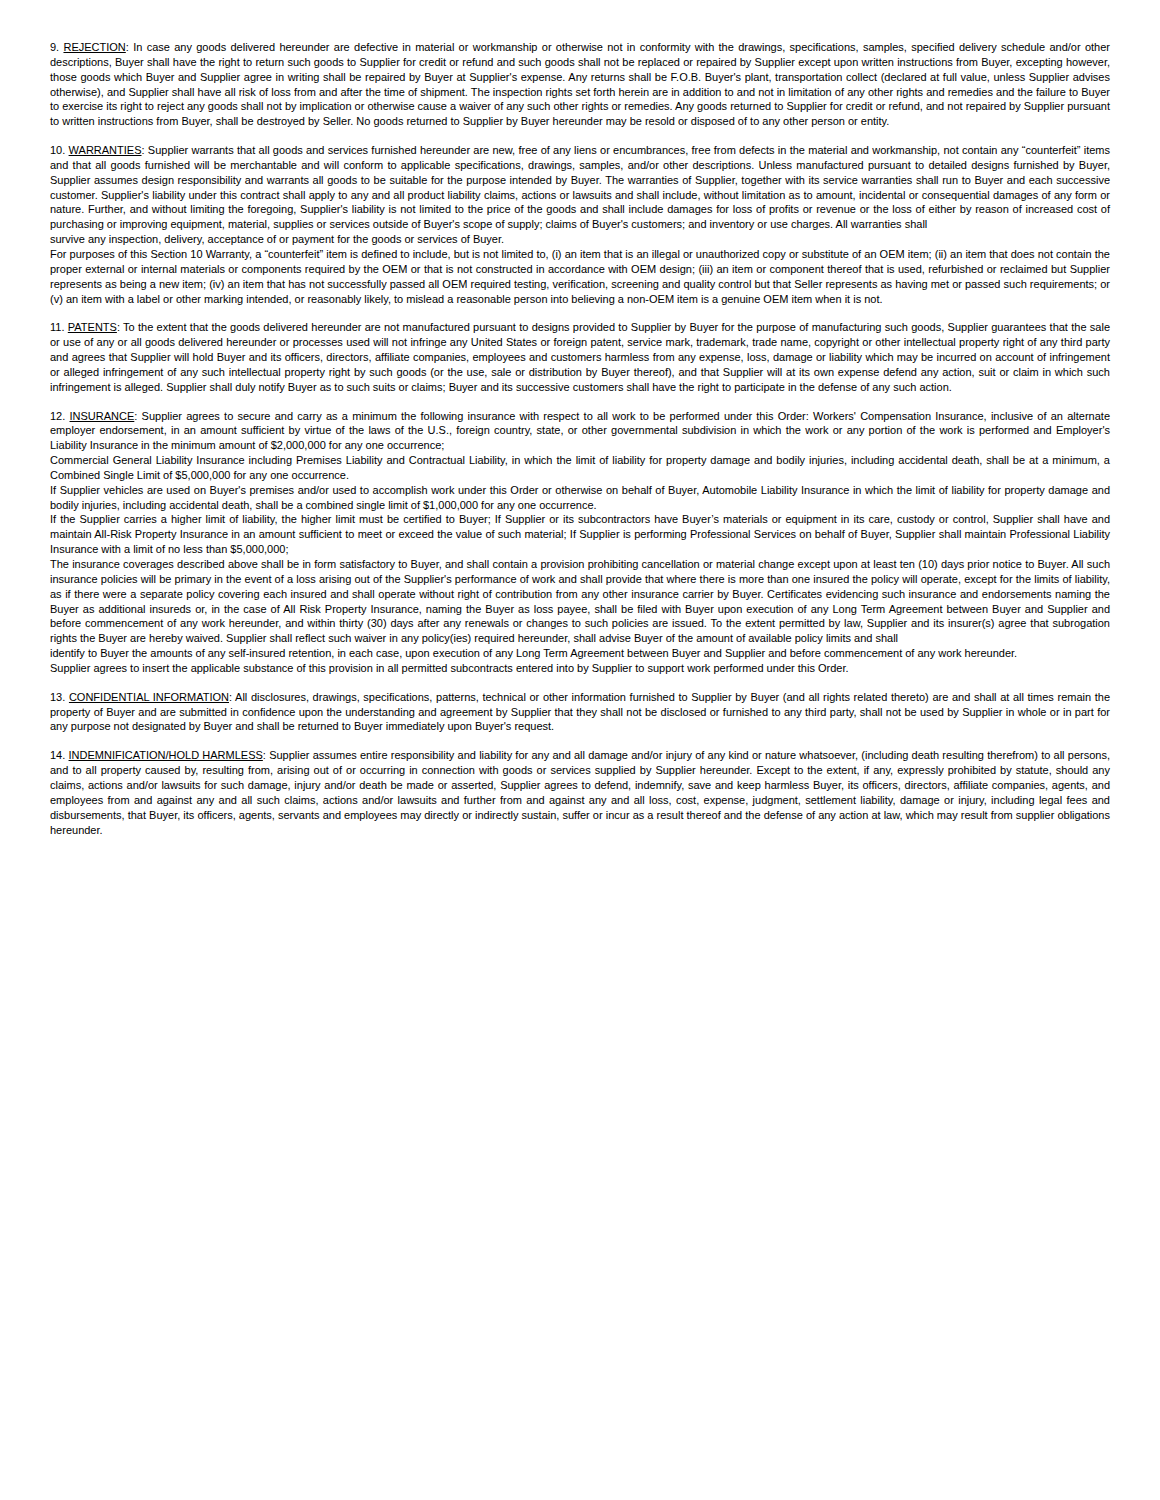9. REJECTION: In case any goods delivered hereunder are defective in material or workmanship or otherwise not in conformity with the drawings, specifications, samples, specified delivery schedule and/or other descriptions, Buyer shall have the right to return such goods to Supplier for credit or refund and such goods shall not be replaced or repaired by Supplier except upon written instructions from Buyer, excepting however, those goods which Buyer and Supplier agree in writing shall be repaired by Buyer at Supplier's expense. Any returns shall be F.O.B. Buyer's plant, transportation collect (declared at full value, unless Supplier advises otherwise), and Supplier shall have all risk of loss from and after the time of shipment. The inspection rights set forth herein are in addition to and not in limitation of any other rights and remedies and the failure to Buyer to exercise its right to reject any goods shall not by implication or otherwise cause a waiver of any such other rights or remedies. Any goods returned to Supplier for credit or refund, and not repaired by Supplier pursuant to written instructions from Buyer, shall be destroyed by Seller. No goods returned to Supplier by Buyer hereunder may be resold or disposed of to any other person or entity.
10. WARRANTIES: Supplier warrants that all goods and services furnished hereunder are new, free of any liens or encumbrances, free from defects in the material and workmanship, not contain any “counterfeit” items and that all goods furnished will be merchantable and will conform to applicable specifications, drawings, samples, and/or other descriptions. Unless manufactured pursuant to detailed designs furnished by Buyer, Supplier assumes design responsibility and warrants all goods to be suitable for the purpose intended by Buyer. The warranties of Supplier, together with its service warranties shall run to Buyer and each successive customer. Supplier's liability under this contract shall apply to any and all product liability claims, actions or lawsuits and shall include, without limitation as to amount, incidental or consequential damages of any form or nature. Further, and without limiting the foregoing, Supplier's liability is not limited to the price of the goods and shall include damages for loss of profits or revenue or the loss of either by reason of increased cost of purchasing or improving equipment, material, supplies or services outside of Buyer's scope of supply; claims of Buyer's customers; and inventory or use charges. All warranties shall
survive any inspection, delivery, acceptance of or payment for the goods or services of Buyer.
For purposes of this Section 10 Warranty, a “counterfeit” item is defined to include, but is not limited to, (i) an item that is an illegal or unauthorized copy or substitute of an OEM item; (ii) an item that does not contain the proper external or internal materials or components required by the OEM or that is not constructed in accordance with OEM design; (iii) an item or component thereof that is used, refurbished or reclaimed but Supplier represents as being a new item; (iv) an item that has not successfully passed all OEM required testing, verification, screening and quality control but that Seller represents as having met or passed such requirements; or (v) an item with a label or other marking intended, or reasonably likely, to mislead a reasonable person into believing a non-OEM item is a genuine OEM item when it is not.
11. PATENTS: To the extent that the goods delivered hereunder are not manufactured pursuant to designs provided to Supplier by Buyer for the purpose of manufacturing such goods, Supplier guarantees that the sale or use of any or all goods delivered hereunder or processes used will not infringe any United States or foreign patent, service mark, trademark, trade name, copyright or other intellectual property right of any third party and agrees that Supplier will hold Buyer and its officers, directors, affiliate companies, employees and customers harmless from any expense, loss, damage or liability which may be incurred on account of infringement or alleged infringement of any such intellectual property right by such goods (or the use, sale or distribution by Buyer thereof), and that Supplier will at its own expense defend any action, suit or claim in which such infringement is alleged. Supplier shall duly notify Buyer as to such suits or claims; Buyer and its successive customers shall have the right to participate in the defense of any such action.
12. INSURANCE: Supplier agrees to secure and carry as a minimum the following insurance with respect to all work to be performed under this Order: Workers' Compensation Insurance, inclusive of an alternate employer endorsement, in an amount sufficient by virtue of the laws of the U.S., foreign country, state, or other governmental subdivision in which the work or any portion of the work is performed and Employer's Liability Insurance in the minimum amount of $2,000,000 for any one occurrence;
Commercial General Liability Insurance including Premises Liability and Contractual Liability, in which the limit of liability for property damage and bodily injuries, including accidental death, shall be at a minimum, a Combined Single Limit of $5,000,000 for any one occurrence.
If Supplier vehicles are used on Buyer's premises and/or used to accomplish work under this Order or otherwise on behalf of Buyer, Automobile Liability Insurance in which the limit of liability for property damage and bodily injuries, including accidental death, shall be a combined single limit of $1,000,000 for any one occurrence.
If the Supplier carries a higher limit of liability, the higher limit must be certified to Buyer; If Supplier or its subcontractors have Buyer’s materials or equipment in its care, custody or control, Supplier shall have and maintain All-Risk Property Insurance in an amount sufficient to meet or exceed the value of such material; If Supplier is performing Professional Services on behalf of Buyer, Supplier shall maintain Professional Liability Insurance with a limit of no less than $5,000,000;
The insurance coverages described above shall be in form satisfactory to Buyer, and shall contain a provision prohibiting cancellation or material change except upon at least ten (10) days prior notice to Buyer. All such insurance policies will be primary in the event of a loss arising out of the Supplier's performance of work and shall provide that where there is more than one insured the policy will operate, except for the limits of liability, as if there were a separate policy covering each insured and shall operate without right of contribution from any other insurance carrier by Buyer. Certificates evidencing such insurance and endorsements naming the Buyer as additional insureds or, in the case of All Risk Property Insurance, naming the Buyer as loss payee, shall be filed with Buyer upon execution of any Long Term Agreement between Buyer and Supplier and before commencement of any work hereunder, and within thirty (30) days after any renewals or changes to such policies are issued. To the extent permitted by law, Supplier and its insurer(s) agree that subrogation rights the Buyer are hereby waived. Supplier shall reflect such waiver in any policy(ies) required hereunder, shall advise Buyer of the amount of available policy limits and shall
identify to Buyer the amounts of any self-insured retention, in each case, upon execution of any Long Term Agreement between Buyer and Supplier and before commencement of any work hereunder.
Supplier agrees to insert the applicable substance of this provision in all permitted subcontracts entered into by Supplier to support work performed under this Order.
13. CONFIDENTIAL INFORMATION: All disclosures, drawings, specifications, patterns, technical or other information furnished to Supplier by Buyer (and all rights related thereto) are and shall at all times remain the property of Buyer and are submitted in confidence upon the understanding and agreement by Supplier that they shall not be disclosed or furnished to any third party, shall not be used by Supplier in whole or in part for any purpose not designated by Buyer and shall be returned to Buyer immediately upon Buyer's request.
14. INDEMNIFICATION/HOLD HARMLESS: Supplier assumes entire responsibility and liability for any and all damage and/or injury of any kind or nature whatsoever, (including death resulting therefrom) to all persons, and to all property caused by, resulting from, arising out of or occurring in connection with goods or services supplied by Supplier hereunder. Except to the extent, if any, expressly prohibited by statute, should any claims, actions and/or lawsuits for such damage, injury and/or death be made or asserted, Supplier agrees to defend, indemnify, save and keep harmless Buyer, its officers, directors, affiliate companies, agents, and employees from and against any and all such claims, actions and/or lawsuits and further from and against any and all loss, cost, expense, judgment, settlement liability, damage or injury, including legal fees and disbursements, that Buyer, its officers, agents, servants and employees may directly or indirectly sustain, suffer or incur as a result thereof and the defense of any action at law, which may result from supplier obligations hereunder.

——

→ Task directions:
Reproducing the whole listing above is not the task. Copy exactly only the lines from the one with "Commercial General Liability" to the one with "If the Supplier", both kept.

→ Reply:
Commercial General Liability Insurance including Premises Liability and Contractual Liability, in which the limit of liability for property damage and bodily injuries, including accidental death, shall be at a minimum, a Combined Single Limit of $5,000,000 for any one occurrence.
If Supplier vehicles are used on Buyer's premises and/or used to accomplish work under this Order or otherwise on behalf of Buyer, Automobile Liability Insurance in which the limit of liability for property damage and bodily injuries, including accidental death, shall be a combined single limit of $1,000,000 for any one occurrence.
If the Supplier carries a higher limit of liability, the higher limit must be certified to Buyer; If Supplier or its subcontractors have Buyer’s materials or equipment in its care, custody or control, Supplier shall have and maintain All-Risk Property Insurance in an amount sufficient to meet or exceed the value of such material; If Supplier is performing Professional Services on behalf of Buyer, Supplier shall maintain Professional Liability Insurance with a limit of no less than $5,000,000;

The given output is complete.